Between Tongues: The beauty in being multilingual

Between Tongues: The beauty in being multilingual

For as long as I can remember, I’ve never spoken just one language. Maybe between the ages of 0 and 3. But since those days, it’s been a constant blend of languages. I went to a French school where I learned to read, write, and survive dictées, spoke only Amharic at home, and spent my afternoons glued to Cartoon Network, pretending I understood what Dexter and Dee Dee were saying. (Spoiler: I didn’t. Not until, like, fourth grade.)

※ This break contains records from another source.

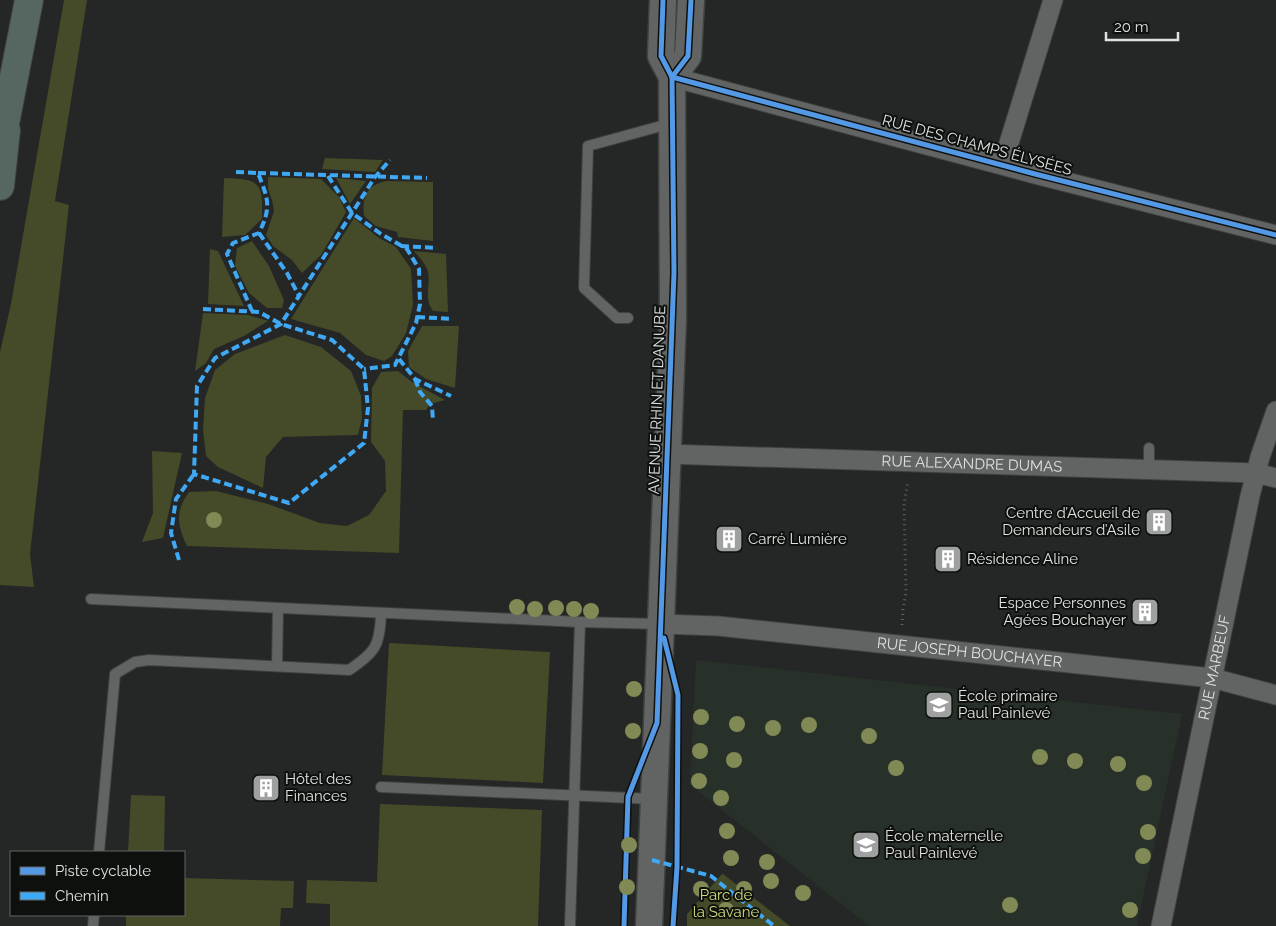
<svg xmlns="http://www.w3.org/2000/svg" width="1276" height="926" viewBox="0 0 1276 926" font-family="Raleway,sans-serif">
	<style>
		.built { fill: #27312a }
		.green { fill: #454a28 }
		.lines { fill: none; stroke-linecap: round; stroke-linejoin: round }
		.lane-casing { stroke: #404240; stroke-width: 12 }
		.street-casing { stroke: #404240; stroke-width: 21 }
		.secondary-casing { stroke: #404240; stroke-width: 29 }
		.highway-casing { stroke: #404240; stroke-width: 30 }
		.path { stroke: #606261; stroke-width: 3; stroke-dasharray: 1 4; stroke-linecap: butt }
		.lane { stroke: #626463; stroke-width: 10 }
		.street { stroke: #626463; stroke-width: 19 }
		.secondary { stroke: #626463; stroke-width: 26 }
		.highway { stroke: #566661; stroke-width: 28 }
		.quiet { stroke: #3fa9f5; stroke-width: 4; stroke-dasharray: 8 4; stroke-linecap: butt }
		.cycleway-casing { stroke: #0e100e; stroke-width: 8 }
		.cycleway { stroke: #5399e6; stroke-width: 5 }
		.tree { fill: #818a55 }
		.labels { text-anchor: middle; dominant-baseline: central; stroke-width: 4; stroke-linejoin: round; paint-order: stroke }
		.street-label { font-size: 15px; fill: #dfe2e0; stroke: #0e100e }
		.poi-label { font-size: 15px; fill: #dfe2e0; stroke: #0e100e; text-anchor: start }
		.park-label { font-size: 15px; fill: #cddb7c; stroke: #0e100e }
	</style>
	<rect width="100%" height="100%" fill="#242725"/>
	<!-- built -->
	<path class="built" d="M 696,660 L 1182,714 L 1137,926 L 869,926 L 690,785 Z"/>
	<!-- green -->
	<g class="green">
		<path d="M 64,0 L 87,0 L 55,201 L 69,205 L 30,554 L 34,587 L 0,585 L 0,352 L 11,304 Z"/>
		<path d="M 325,158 L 383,160 L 375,172 L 322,169 Z"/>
		<path d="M 268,177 L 321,179 L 339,197 L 346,212 L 321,255 L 302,273 L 292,260 L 273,246 L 266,235 L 274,211 L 272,200 L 268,189 Z"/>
		<path d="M 224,178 C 261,179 263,183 262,219 L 245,235 L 222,237 Z"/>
		<path d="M 336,178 L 366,181 L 350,204 Z"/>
		<path d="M 387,181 L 433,182 L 433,241 L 398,237 L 397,232 L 376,226 L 364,216 C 362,197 366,185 387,181 Z"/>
		<path d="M 354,218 L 379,238 L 396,247 L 411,269 L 413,305 L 406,333 L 392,356 L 384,361 L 366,355 L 340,333 L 291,319 Z"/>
		<path d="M 252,241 L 269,266 L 284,300 L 282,308 L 267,308 L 249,293 L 235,266 L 237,248 Z"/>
		<path d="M 210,249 L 218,251 L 244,306 L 208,304 Z"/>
		<path d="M 414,251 L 446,254 L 448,312 L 433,311 C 423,297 431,287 428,272 C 426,264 419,257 414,251 Z"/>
		<path d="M 203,313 L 248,315 L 268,321 L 244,336 L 214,349 L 206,363 L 195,371 Z"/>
		<path d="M 422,326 L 459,326 L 455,388 L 426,379 L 409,367 L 408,351 Z"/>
		<path d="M 285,335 L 321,347 L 351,371 L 361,396 L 362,418 L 358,435 L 283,437 L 266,457 L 263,488 L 218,467 L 206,456 L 203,430 L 205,398 L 215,370 L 235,354 Z"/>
		<path d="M 398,371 L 412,382 L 445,400 L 430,404 L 426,410 L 403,410 L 399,553 L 187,546 C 177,525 175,511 189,492 L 216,491 L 268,504 L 320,523 L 347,526 L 369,515 L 386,491 L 385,461 L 371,442 L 372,388 L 381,372 Z"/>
		<path d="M 152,451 L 182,453 L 163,538 L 142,542 L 153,513 Z"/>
		<path d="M 389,643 L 550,652 L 543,783 L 382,775 Z"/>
		<path d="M 131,795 L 165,796 L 164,852 L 128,852 Z"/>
		<path d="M 380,804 L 542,810 L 538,926 L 330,926 L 330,904 L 306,903 L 307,880 L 377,882 Z"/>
		<path d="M 722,874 L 723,874 L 790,926 L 687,926 L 687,914 Z"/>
		<path d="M 184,878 L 294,881 L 293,908 L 281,908 L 280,926 L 126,926 L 126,915 L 184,915 Z"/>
	</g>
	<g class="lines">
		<defs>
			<g id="lane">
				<path d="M 628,318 L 617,318 L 584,288 L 588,146 L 672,123"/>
				<path d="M 1149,448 L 1149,470"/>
				<path d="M 91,599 L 580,622 L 660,624"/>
				<path d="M 277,666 L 278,608"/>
				<path d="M 381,787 L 654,799"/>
				<path d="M 99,852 L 115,674 L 135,662 L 149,660 L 349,670 C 376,652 380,645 381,613"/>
				<path d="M 93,926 L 94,915"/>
				<path d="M 570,926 L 580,622"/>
			</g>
			<g id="street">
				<path d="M 672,77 L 1035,174 L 1276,235"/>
				<path d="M 1006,166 L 1009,143 L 1053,0"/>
				<path id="s1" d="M 667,454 L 1255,473 L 1276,478"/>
				<path id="s2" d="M 661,624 L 718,626 L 1212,678 L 1276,695"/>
				<path id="s3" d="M 1161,926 L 1250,496 L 1260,457 L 1276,411"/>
			</g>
			<g id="secondary">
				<path d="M 672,77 L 688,56 L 691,0"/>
				<path d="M 649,926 L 673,318 L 672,77 L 661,56 L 663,0"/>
			</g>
			<g id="highway">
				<path d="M 0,149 L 29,0"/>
				<path d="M 0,186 L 6,130"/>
			</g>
		</defs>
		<!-- lane casing -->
		<use href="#lane" class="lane-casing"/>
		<!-- street casing -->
		<use href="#street" class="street-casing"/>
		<!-- secondary casing -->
		<use href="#secondary" class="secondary-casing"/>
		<!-- highway casing -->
		<use href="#highway" class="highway-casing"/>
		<!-- path -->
		<path class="path" d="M 902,625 L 903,610 L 906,592 L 904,504 L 908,482"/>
		<!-- lane -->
		<use href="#lane" class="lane"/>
		<!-- street -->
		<use href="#street" class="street"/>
		<!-- secondary -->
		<use href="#secondary" class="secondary"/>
		<!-- highway -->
		<use href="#highway" class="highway"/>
		<!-- quiet -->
		<g class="quiet">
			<path d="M 236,172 L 258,173 C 268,199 272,206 259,233 L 233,243 L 227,254 L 252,311"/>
			<path d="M 258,173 L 427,178"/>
			<path d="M 328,176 L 352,213 L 381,234 L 407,249 L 419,269 L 420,304 L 416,323 L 395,365 L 364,369"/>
			<path d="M 259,233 L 287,273 L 299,296"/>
			<path d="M 401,246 L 437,248"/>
			<path d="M 203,309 L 259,312 L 281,324 L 332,340 L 364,369 L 368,408 L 364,443 L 289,503 L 194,474 L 197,386 L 215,358 L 281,324 L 375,177 L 390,160"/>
			<path d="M 417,317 L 453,319"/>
			<path d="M 399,359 L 415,379 L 451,396"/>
			<path d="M 415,379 L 420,392 L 432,406 L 433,421"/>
			<path d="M 179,560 L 171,533 L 176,499 L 194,474"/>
			<path d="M 652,860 L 711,876 L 774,926"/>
		</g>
		<defs>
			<g id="cycleway">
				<path d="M 672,77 L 1035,174 L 1276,235"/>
				<path d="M 672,77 L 688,56 L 691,0"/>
				<path d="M 664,638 L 678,695 L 677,867 L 673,926"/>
				<path d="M 624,926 L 628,797 L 657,723 L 674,273 L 672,77 L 661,56 L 663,0"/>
			</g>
		</defs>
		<!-- cycleway casing -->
		<use href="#cycleway" class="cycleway-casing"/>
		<!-- cycleway -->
		<use href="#cycleway" class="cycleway"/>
	</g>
	<!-- trees -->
	<g class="tree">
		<circle cx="214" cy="520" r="8"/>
		<circle cx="517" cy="607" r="8"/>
		<circle cx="556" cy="608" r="8"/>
		<circle cx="535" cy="609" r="8"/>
		<circle cx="574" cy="609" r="8"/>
		<circle cx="591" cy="611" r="8"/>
		<circle cx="634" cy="689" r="8"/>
		<circle cx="701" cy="717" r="8"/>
		<circle cx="737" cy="724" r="8"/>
		<circle cx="809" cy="725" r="8"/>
		<circle cx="773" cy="728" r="8"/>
		<circle cx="633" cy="731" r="8"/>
		<circle cx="869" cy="736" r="8"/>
		<circle cx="700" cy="751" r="8"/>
		<circle cx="1040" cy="757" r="8"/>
		<circle cx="734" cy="760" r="8"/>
		<circle cx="1075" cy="761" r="8"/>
		<circle cx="1118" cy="764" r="8"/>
		<circle cx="896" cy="768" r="8"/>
		<circle cx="699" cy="781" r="8"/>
		<circle cx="1144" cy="783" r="8"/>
		<circle cx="721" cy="798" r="8"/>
		<circle cx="727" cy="831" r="8"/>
		<circle cx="1148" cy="832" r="8"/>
		<circle cx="629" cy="845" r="8"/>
		<circle cx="1143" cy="856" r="8"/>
		<circle cx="731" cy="858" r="8"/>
		<circle cx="767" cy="862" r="8"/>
		<circle cx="771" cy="881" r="8"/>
		<circle cx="627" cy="887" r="8"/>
		<circle cx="701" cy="889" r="8"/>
		<circle cx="744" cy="889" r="8"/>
		<circle cx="803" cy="893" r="8"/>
		<circle cx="1010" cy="905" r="8"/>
		<circle cx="726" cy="910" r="8"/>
		<circle cx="1130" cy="910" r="8"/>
	</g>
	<!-- icons -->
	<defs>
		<symbol id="building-square" viewBox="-11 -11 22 22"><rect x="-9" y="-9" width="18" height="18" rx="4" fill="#9ea19f" stroke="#0e100e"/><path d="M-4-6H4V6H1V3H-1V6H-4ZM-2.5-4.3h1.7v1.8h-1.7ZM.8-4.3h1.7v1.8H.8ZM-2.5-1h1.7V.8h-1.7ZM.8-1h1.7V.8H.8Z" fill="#fff"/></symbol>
		<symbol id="school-square" viewBox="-11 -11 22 22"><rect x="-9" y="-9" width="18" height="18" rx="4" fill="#9ea19f" stroke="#0e100e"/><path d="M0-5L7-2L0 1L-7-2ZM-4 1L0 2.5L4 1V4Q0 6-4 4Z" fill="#fff"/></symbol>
	</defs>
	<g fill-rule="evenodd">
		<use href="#building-square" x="1143" y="506" width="32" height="32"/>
		<use href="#building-square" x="713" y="523" width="32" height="32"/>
		<use href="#building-square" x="932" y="543" width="32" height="32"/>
		<use href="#building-square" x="1129" y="596" width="32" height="32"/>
		<use href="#school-square" x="923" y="689" width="32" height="32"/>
		<use href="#building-square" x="250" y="772" width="32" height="32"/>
		<use href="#school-square" x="850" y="829" width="32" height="32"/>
	</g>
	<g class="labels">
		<!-- street labels -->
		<g class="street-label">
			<text transform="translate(977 145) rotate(15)">RUE DES CHAMPS ÉLYSÉES</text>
			<text transform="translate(657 400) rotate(-88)">AVENUE RHIN ET DANUBE</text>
			<text stroke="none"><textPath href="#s1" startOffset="305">RUE ALEXANDRE DUMAS</textPath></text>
			<text stroke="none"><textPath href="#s2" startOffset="310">RUE JOSEPH BOUCHAYER</textPath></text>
			<text stroke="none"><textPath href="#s3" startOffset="264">RUE MARBEUF</textPath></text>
		</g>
		<!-- poi labels -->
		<g class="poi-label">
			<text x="1140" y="513" text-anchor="end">Centre d’Accueil de<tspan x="1140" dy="17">Demandeurs d’Asile</tspan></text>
			<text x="748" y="539">Carré Lumière</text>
			<text x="967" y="559">Résidence Aline</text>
			<text x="1126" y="603" text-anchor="end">Espace Personnes<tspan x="1126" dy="17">Agées Bouchayer</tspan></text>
			<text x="958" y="696">École primaire<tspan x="958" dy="17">Paul Painlevé</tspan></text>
			<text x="285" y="779">Hôtel des<tspan x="285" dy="17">Finances</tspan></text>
			<text x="885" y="836">École maternelle<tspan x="885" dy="17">Paul Painlevé</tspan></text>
		</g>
		<!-- park labels -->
		<g class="park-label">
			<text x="726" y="895">Parc de<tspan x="726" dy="17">la Savane</tspan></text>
		</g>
	</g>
	<!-- legend -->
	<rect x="10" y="851" width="175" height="65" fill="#0e100e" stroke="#626462"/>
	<rect x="20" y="867" width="25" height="8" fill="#5399e6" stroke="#626462"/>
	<text x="55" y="876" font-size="15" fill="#dfe2e0">Piste cyclable</text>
	<rect x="20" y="892" width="25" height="8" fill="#3fa9f5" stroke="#626462"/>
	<text x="55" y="901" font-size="15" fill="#dfe2e0">Chemin</text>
	<!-- scale -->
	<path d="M1106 32v8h72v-8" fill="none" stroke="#dfe2e0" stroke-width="2.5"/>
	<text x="1114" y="32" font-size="15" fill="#dfe2e0" stroke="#0e100e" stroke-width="4" paint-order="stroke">20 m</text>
</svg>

You’d think all those languages swirling around would be confusing, but it actually felt… normal. Like, that was just life. Of course, kids like me stood out a little, even in Ethiopia. We weren’t exactly like everyone else. But when we were together, speaking our little mash-up dialects, finishing sentences in a whole other language, it just made sense. We weren’t confused, we were expressive. Starting to speak in one and expressing in another. Speaking more than one language wasn’t a burden. It gave us options. It gave us style. It gave us depth. And let’s be honest, there are things you can only say in Amharic. Things that just don’t land the same in English or French.  

Then I moved to the U.S., and English became a bigger part of my life. But it didn’t replace the other two, it just jumped into the mix. Where French used to walk with Amharic, now English was two-steppin with it. And honestly? It felt right. The longer I live here, the more I realize how wild it must be to only think in one language. How do you even process emotions with just one set of words?

Even now, at work or in professional settings where I’m “supposed” to speak straight English, the Amharic sneaks in. Sometimes I’m mid-sentence, stuck trying to translate the perfect word that only exists in Amharic, and people just think I’m buffering. Same thing happens when I’m with my parents and end my sentence with “yeah, exactly,” and I’m teased about it all day. I won’t lie, sometimes I envy people who can just say what they mean, clearly, in one go. No translating in their heads. No wondering, “Will this word make sense here?” But honestly? I wouldn’t trade this mix for anything. It’s not broken. It’s not messy. It’s fluid. It’s real. It’s authentic to me and who I am.

I get to say things like “Ayzoh,” and feel it land, deeply, emotionally. How do you explain that word to someone who’s never heard it? How do you translate that kind of comfort? You really can’t.

When I speak, I’m not just communicating. I’m sharing where I come from. My language tells a whole story. Every sentence is a little journey through the life I’ve lived: where I was raised, what I’ve carried with me, and who I am now. And even if I’m always in between tongues, I’ve realized that’s not a flaw. That’s my fluency.